Deposit of Faith
DEPOSIT OF FAITH
In Jewish, Grecian, and Roman law a deposit was a contract by which the depositor freely entrusted something to the guardianship of another. The Greek word for deposit (παραθήκη) is used three times in the New Testament (1 Tm 6.20; 2 Tm 1.12, 14). In each case it refers to the spiritual heritage entrusted to the author of the Epistles or to their recipient. The term was not unknown to the Fathers; Vincent of Lérins used it in speaking of the unchanging teachings that the Church ever preserves. Not in use in the Middle Ages, the word came into the theological vocabulary at the end of the 16th century, and it was canonized by Vatican Council I (H. Denziger, Enchiridion symbolorum 3070, cf. 3020), which identified the deposit of faith with the revelation made known by God and handed down to the Church through the Apostles.
Meaning. The deposit of faith can be considered as an ensemble of truths entrusted by Christ to the Apostles and now guarded as a sacred trust by the Church, which can neither subtract nor add to it. This notion is valid but incomplete, for the deposit of faith is first of all a reality given to the Church and only subsequently an apprehension of that reality. The deposit of faith includes all that God has entrusted to the Church—His great acts in history (in the OT the acts by which God saved Israel; in the NT the activity, the Passion, and death of Christ) in their enduring salvific efficacy and in their divinely revealed meaning, and the prolongation of that reality and meaning in the Church by means of the divinely given Sacraments, Scriptures, hierarchical institution, and the continuous interpretative assistance of the Holy Spirit in the whole body of the faithful. Thus, in the integral sense, the deposit of faith is a divinely given reality whose salvific efficacy and divinely assigned meaning is preserved in the Church.
The deposit of faith and the church. Vatican I and the two Epistles to Timothy (see citations above) stress that the Church has the duty to preserve and interpret the deposit of faith, neither adding to it nor subtracting from it. This must not be taken to mean that the Church keeps the deposit rigid and immobile as a buried treasure. Rather, because the deposit of faith is meant to be a living and efficient salvific reality for every age, the Church preserves it by proclaiming it in such a way as to make present and meaningful its salvific efficacy.

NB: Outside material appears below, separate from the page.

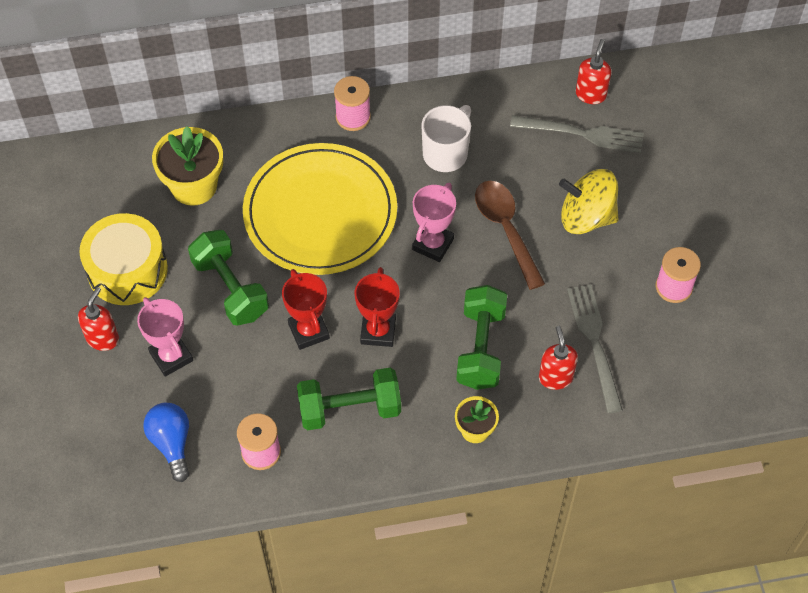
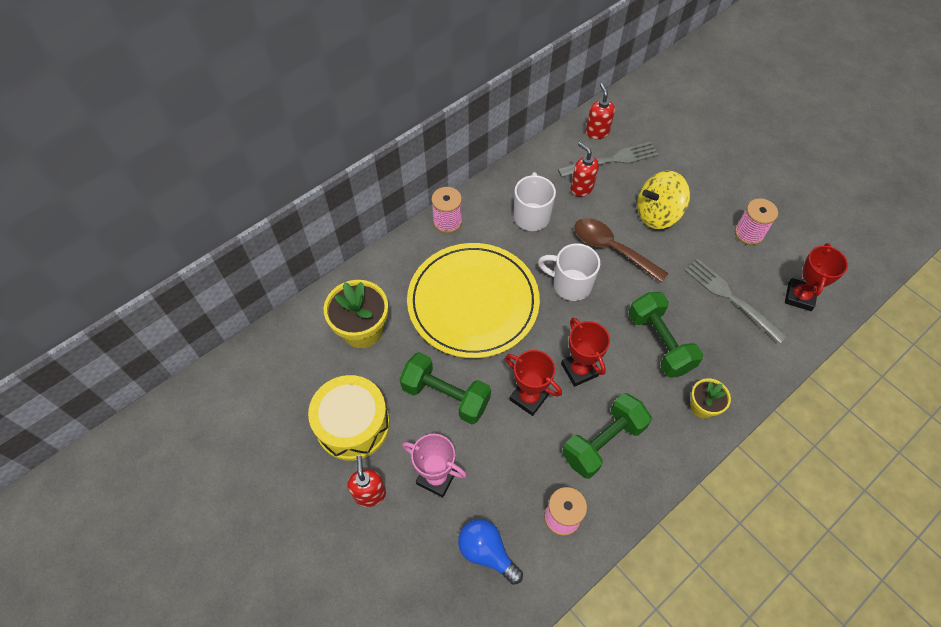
camera: 30 degrees left, 0 degrees up
(433, 244) = (570, 284): pink trophy -> white mug
(555, 377) = (725, 336): red soap dispenser -> red soap dispenser (581, 188)
(673, 380) = (799, 297): none -> red trophy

In short, the Church guards the deposit by making it relevant to every age and mentality. Hence, in the apostolic age the Twelve made relevant the deposit to the needs and problems of the various communities they encountered. (This ultimately led to four forms of the one gospel.) see gospels, the holy. In subsequent ages the Church refuted erroneous interpretations of the deposit and gradually unfolded some of its inexhaustibly rich significance in accordance with the needs of the times.
The existence of a deposit of faith forcefully impresses upon the Church that it is God's servant. The divine goods with which the Church is enriched are not its own but God's. Over these it has not an unlimited control. It is a faithful servant, a depositary, a guardian—not a master of these goods. The Church may act in regard to them only in the service of God.
Related realities. Revelation, Scripture, tradition, and Church are closely related to the deposit of faith. Revelation is the deposit of faith insofar as this deposit makes known or reveals the God who gives it to the Church. The Church is the divinely instituted community within which the deposit of faith is preserved in the Scriptures and in divinely guided traditional activity (e.g., oral tradition, liturgy, ecclesiastical practices, and attitudes passed on from generation to generation).
See Also: doctrine, development of; orthodoxy; revelation, fonts of; revelation, theology of; rule of faith; tradition (in theology); witness, christian.
Bibliography: e. dublanchy, Dictionnaire de théologie catholique, (Paris 1903–50) 4.1:526–531. j. r. geiselmann, Lexikon für Theologie und Kirche (Freiburg, 1957–66) 3:236–238. p. mÉdebielle, Dictionnaire de la Bible, suppl. ed. l. pirot et al. (Paris 1928) 2:374–395. y. m. j. congar, La Tradition et les traditions, 2 v. (Paris 1960–63). r. latourelle, Théologie de la révélation (Bruges 1963). c. spicq, "S. Paul et la loi des dépôts," Revue biblique 40 (1931) 481–502.